SOURCE DATA Block Start

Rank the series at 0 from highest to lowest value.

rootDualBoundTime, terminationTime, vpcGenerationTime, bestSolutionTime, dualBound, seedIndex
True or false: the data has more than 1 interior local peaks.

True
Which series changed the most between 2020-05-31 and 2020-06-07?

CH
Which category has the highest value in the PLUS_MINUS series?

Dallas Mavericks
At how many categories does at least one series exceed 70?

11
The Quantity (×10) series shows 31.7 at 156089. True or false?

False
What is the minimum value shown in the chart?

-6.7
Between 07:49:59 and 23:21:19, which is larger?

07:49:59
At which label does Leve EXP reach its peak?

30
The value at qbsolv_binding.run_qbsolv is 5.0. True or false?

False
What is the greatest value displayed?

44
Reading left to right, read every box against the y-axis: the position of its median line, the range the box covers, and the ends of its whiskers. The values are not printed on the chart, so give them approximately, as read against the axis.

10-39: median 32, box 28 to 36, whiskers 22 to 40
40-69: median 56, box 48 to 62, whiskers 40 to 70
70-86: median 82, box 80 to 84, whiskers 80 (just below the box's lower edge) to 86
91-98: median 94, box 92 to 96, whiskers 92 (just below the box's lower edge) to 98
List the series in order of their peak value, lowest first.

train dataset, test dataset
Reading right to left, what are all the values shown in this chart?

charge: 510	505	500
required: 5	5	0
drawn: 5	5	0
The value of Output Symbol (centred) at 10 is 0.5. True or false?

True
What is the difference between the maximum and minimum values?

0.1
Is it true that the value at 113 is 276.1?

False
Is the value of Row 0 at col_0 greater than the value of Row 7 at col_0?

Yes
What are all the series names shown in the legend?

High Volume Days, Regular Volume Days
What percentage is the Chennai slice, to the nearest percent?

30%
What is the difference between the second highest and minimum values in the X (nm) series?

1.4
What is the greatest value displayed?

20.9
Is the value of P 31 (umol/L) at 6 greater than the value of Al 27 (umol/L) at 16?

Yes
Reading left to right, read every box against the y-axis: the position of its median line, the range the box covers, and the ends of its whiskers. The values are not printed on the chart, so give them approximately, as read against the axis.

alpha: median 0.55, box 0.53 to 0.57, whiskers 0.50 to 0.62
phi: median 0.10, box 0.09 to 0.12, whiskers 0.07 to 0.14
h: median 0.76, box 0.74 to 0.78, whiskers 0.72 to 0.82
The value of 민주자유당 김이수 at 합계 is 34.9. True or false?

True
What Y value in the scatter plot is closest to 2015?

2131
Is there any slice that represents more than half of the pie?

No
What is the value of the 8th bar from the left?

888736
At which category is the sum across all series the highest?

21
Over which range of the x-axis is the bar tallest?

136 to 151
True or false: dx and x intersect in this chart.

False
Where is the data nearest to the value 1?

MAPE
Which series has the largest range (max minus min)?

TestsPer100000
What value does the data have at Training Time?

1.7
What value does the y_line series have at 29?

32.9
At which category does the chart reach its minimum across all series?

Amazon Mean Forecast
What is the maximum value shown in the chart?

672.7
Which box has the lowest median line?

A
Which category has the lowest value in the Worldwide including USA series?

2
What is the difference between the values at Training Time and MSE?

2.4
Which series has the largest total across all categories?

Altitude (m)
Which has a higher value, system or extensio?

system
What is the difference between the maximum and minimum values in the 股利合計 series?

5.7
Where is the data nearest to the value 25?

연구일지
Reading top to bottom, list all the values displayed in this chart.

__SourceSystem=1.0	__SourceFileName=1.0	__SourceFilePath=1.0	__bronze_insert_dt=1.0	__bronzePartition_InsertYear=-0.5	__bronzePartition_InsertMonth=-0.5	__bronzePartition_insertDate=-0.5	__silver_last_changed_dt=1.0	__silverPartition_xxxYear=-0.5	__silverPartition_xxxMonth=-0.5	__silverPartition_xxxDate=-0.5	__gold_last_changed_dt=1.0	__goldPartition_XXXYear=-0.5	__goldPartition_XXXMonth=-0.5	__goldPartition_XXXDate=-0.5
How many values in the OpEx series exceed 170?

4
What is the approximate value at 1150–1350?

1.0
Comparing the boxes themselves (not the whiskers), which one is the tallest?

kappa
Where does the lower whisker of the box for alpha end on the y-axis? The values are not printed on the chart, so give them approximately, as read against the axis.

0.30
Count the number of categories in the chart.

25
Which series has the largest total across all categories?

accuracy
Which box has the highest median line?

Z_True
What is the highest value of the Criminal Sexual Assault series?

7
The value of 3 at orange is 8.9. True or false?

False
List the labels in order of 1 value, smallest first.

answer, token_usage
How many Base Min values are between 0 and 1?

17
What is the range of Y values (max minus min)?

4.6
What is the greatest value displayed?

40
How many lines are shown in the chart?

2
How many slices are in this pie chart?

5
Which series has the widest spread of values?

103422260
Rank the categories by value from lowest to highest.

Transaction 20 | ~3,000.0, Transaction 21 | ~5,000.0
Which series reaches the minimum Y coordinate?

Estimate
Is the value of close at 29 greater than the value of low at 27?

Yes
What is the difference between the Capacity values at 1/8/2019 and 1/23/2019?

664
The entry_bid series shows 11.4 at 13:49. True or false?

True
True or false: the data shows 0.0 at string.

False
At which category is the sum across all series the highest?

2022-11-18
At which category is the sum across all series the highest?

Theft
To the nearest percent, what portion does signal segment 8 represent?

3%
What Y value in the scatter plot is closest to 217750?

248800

SOURCE DATA Block End

__TASK INSTRUCTIONS__
Rewrite all of the entries above, putting "largest" wherever "greatest" appears and changing nothing else.

__ANSWER FOR THIS EXERCISE__
Rank the series at 0 from highest to lowest value.

rootDualBoundTime, terminationTime, vpcGenerationTime, bestSolutionTime, dualBound, seedIndex
True or false: the data has more than 1 interior local peaks.

True
Which series changed the most between 2020-05-31 and 2020-06-07?

CH
Which category has the highest value in the PLUS_MINUS series?

Dallas Mavericks
At how many categories does at least one series exceed 70?

11
The Quantity (×10) series shows 31.7 at 156089. True or false?

False
What is the minimum value shown in the chart?

-6.7
Between 07:49:59 and 23:21:19, which is larger?

07:49:59
At which label does Leve EXP reach its peak?

30
The value at qbsolv_binding.run_qbsolv is 5.0. True or false?

False
What is the largest value displayed?

44
Reading left to right, read every box against the y-axis: the position of its median line, the range the box covers, and the ends of its whiskers. The values are not printed on the chart, so give them approximately, as read against the axis.

10-39: median 32, box 28 to 36, whiskers 22 to 40
40-69: median 56, box 48 to 62, whiskers 40 to 70
70-86: median 82, box 80 to 84, whiskers 80 (just below the box's lower edge) to 86
91-98: median 94, box 92 to 96, whiskers 92 (just below the box's lower edge) to 98
List the series in order of their peak value, lowest first.

train dataset, test dataset
Reading right to left, what are all the values shown in this chart?

charge: 510	505	500
required: 5	5	0
drawn: 5	5	0
The value of Output Symbol (centred) at 10 is 0.5. True or false?

True
What is the difference between the maximum and minimum values?

0.1
Is it true that the value at 113 is 276.1?

False
Is the value of Row 0 at col_0 greater than the value of Row 7 at col_0?

Yes
What are all the series names shown in the legend?

High Volume Days, Regular Volume Days
What percentage is the Chennai slice, to the nearest percent?

30%
What is the difference between the second highest and minimum values in the X (nm) series?

1.4
What is the largest value displayed?

20.9
Is the value of P 31 (umol/L) at 6 greater than the value of Al 27 (umol/L) at 16?

Yes
Reading left to right, read every box against the y-axis: the position of its median line, the range the box covers, and the ends of its whiskers. The values are not printed on the chart, so give them approximately, as read against the axis.

alpha: median 0.55, box 0.53 to 0.57, whiskers 0.50 to 0.62
phi: median 0.10, box 0.09 to 0.12, whiskers 0.07 to 0.14
h: median 0.76, box 0.74 to 0.78, whiskers 0.72 to 0.82
The value of 민주자유당 김이수 at 합계 is 34.9. True or false?

True
What Y value in the scatter plot is closest to 2015?

2131
Is there any slice that represents more than half of the pie?

No
What is the value of the 8th bar from the left?

888736
At which category is the sum across all series the highest?

21
Over which range of the x-axis is the bar tallest?

136 to 151
True or false: dx and x intersect in this chart.

False
Where is the data nearest to the value 1?

MAPE
Which series has the largest range (max minus min)?

TestsPer100000
What value does the data have at Training Time?

1.7
What value does the y_line series have at 29?

32.9
At which category does the chart reach its minimum across all series?

Amazon Mean Forecast
What is the maximum value shown in the chart?

672.7
Which box has the lowest median line?

A
Which category has the lowest value in the Worldwide including USA series?

2
What is the difference between the values at Training Time and MSE?

2.4
Which series has the largest total across all categories?

Altitude (m)
Which has a higher value, system or extensio?

system
What is the difference between the maximum and minimum values in the 股利合計 series?

5.7
Where is the data nearest to the value 25?

연구일지
Reading top to bottom, list all the values displayed in this chart.

__SourceSystem=1.0	__SourceFileName=1.0	__SourceFilePath=1.0	__bronze_insert_dt=1.0	__bronzePartition_InsertYear=-0.5	__bronzePartition_InsertMonth=-0.5	__bronzePartition_insertDate=-0.5	__silver_last_changed_dt=1.0	__silverPartition_xxxYear=-0.5	__silverPartition_xxxMonth=-0.5	__silverPartition_xxxDate=-0.5	__gold_last_changed_dt=1.0	__goldPartition_XXXYear=-0.5	__goldPartition_XXXMonth=-0.5	__goldPartition_XXXDate=-0.5
How many values in the OpEx series exceed 170?

4
What is the approximate value at 1150–1350?

1.0
Comparing the boxes themselves (not the whiskers), which one is the tallest?

kappa
Where does the lower whisker of the box for alpha end on the y-axis? The values are not printed on the chart, so give them approximately, as read against the axis.

0.30
Count the number of categories in the chart.

25
Which series has the largest total across all categories?

accuracy
Which box has the highest median line?

Z_True
What is the highest value of the Criminal Sexual Assault series?

7
The value of 3 at orange is 8.9. True or false?

False
List the labels in order of 1 value, smallest first.

answer, token_usage
How many Base Min values are between 0 and 1?

17
What is the range of Y values (max minus min)?

4.6
What is the largest value displayed?

40
How many lines are shown in the chart?

2
How many slices are in this pie chart?

5
Which series has the widest spread of values?

103422260
Rank the categories by value from lowest to highest.

Transaction 20 | ~3,000.0, Transaction 21 | ~5,000.0
Which series reaches the minimum Y coordinate?

Estimate
Is the value of close at 29 greater than the value of low at 27?

Yes
What is the difference between the Capacity values at 1/8/2019 and 1/23/2019?

664
The entry_bid series shows 11.4 at 13:49. True or false?

True
True or false: the data shows 0.0 at string.

False
At which category is the sum across all series the highest?

2022-11-18
At which category is the sum across all series the highest?

Theft
To the nearest percent, what portion does signal segment 8 represent?

3%
What Y value in the scatter plot is closest to 217750?

248800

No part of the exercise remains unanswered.